Why is this important?
When the PHE ending notice is received by HCPF, they have 14 months to complete the redetermination of eligibility for 1.6 million Medicaid recipients. This is a huge process involving your county human service office/social service office which processes the financial eligibility of every Medicaid recipient. All Medicaid recipients should ensure that their current address and other contact information are up to date in the Medicaid system. Recipients will receive their redetermination packets by MAIL and these packets are time-sensitive. Let’s remember that counties and states have not done very many eligibility packets since March 2020 and the state anticipates up to 800,000 Medicaid recipients could lose their benefits.
How will people potentially lose benefits? Many people have moved and did not update their address in the Medicaid system and won’t get their packet. Failure to return a packet will result in Medicaid eligibility termination (however, you can always reapply). Some people will no longer be financially eligible for Medicaid and will lose benefits. Some may no longer meet the waiver requirements and long-term care screens and will lose Medicaid. We cannot stress enough the importance of returning your redetermination packets on time with all of the information requested to ensure that services and eligibility are not interrupted.
Community First Choice Waiver
HCPF continues to meet with a small stakeholder group concerning their plan for Community First Choice services. They intend to start Community First Choice on July 1, 2025, and when it starts both IHSS and CDASS will be two of the services offered. HCPF is asking for stakeholder feedback on the CFC stakeholder group meetings. If you have attended any of the meetings, please use this link for a survey from HCPF.
Case Management Redesign
HCPF intends to start piloting the new Assessment and Support Planning Tool in Spring 2023 and will be training case managers to utilize the tool. PLEASE BE AWARE: This tool can be considerably longer than any previous assessment tool but does have opportunities to skip sections. If someone does the entire assessment and support plan, it could take up to 4 hours to complete. This can be completed in more than one session if need be.
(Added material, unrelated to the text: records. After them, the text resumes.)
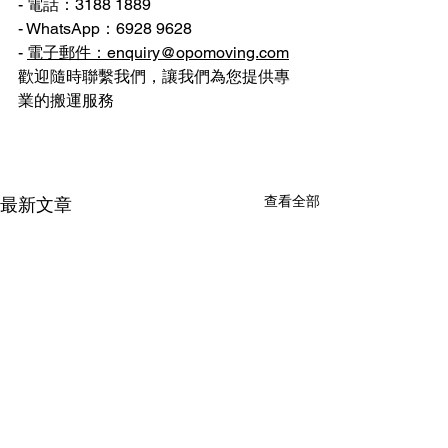
- 電話：3188 1889
- WhatsApp：6928 9628
- 
電子郵件：enquiry@opomoving.com
歡迎隨時聯繫我們，讓我們為您提供專
業的搬運服務
查看全部
最新文章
During the development of this tool, there was testing on existing clients to determine how this new tool might affect their eligibility. There were many changes made to try to ensure that the tool was equitable in determining eligibility.
HCPF will be releasing a Request for Proposals for case management agencies to respond to. HCPF intends to create a more streamlined case management system and there will be only one case management agency in each of the 20 catchment areas HCPF has decided on. That means that the state will go from 44+ case management agencies to just 20. They will release the RFP after the first of the year and all 20 catchment areas will be operating by July 1, 2024. This is a big change. For those of you who have worked with small private case management agencies, it has not been determined yet if they will still be able to provide those services. We have advocated to keep these small agencies because they provide valuable expertise for children’s services that is not always available at the larger case management agencies. More to come as it plays out.
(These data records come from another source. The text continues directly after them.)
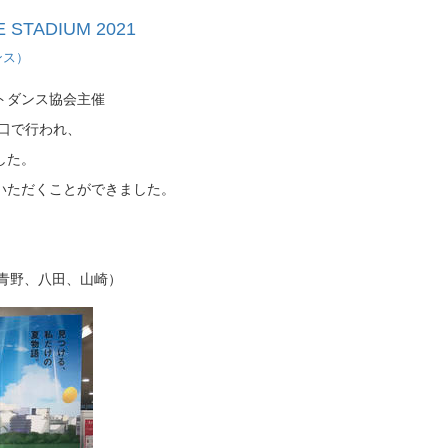
STADIUM 2021
ンス）
トダンス協会主催
口で行われ、
した。
いただくことができました。
、青野、八田、山崎）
We have been attending the HCPF briefings of the Joint Budget Committee (JBC) and have submitted many questions concerning the HCPF budget proposal. There are services that PASCO consumers utilize through other agencies, like day programs. Some services have not had sufficient funding for them to be viable entities. The JBC is asking about the equity in funding Medicaid services and we will continue to provide information and questions to JBC members so they can make informed decisions about the budget. The JBC only has one holdover member for this legislative session and 5 new members. The Advocacy Team and our association, CLASP, are setting meetings up so we can educate JBC members and offer our expertise regarding home health, home care, and IDD services. The legislature convenes its 120-day session on January 9, 2023. Every month through May, we will provide information on bills that affect home health, home care, and IDD services.
We have asked the JBC to require HCPF to provide information on how the two Utilization Management agencies are performing their jobs. KEPRO and Telligen continue to deny services or cut services that people with disabilities need. If you are receiving PAR denials due to the review by these two entities, you have the right to appeal their decision.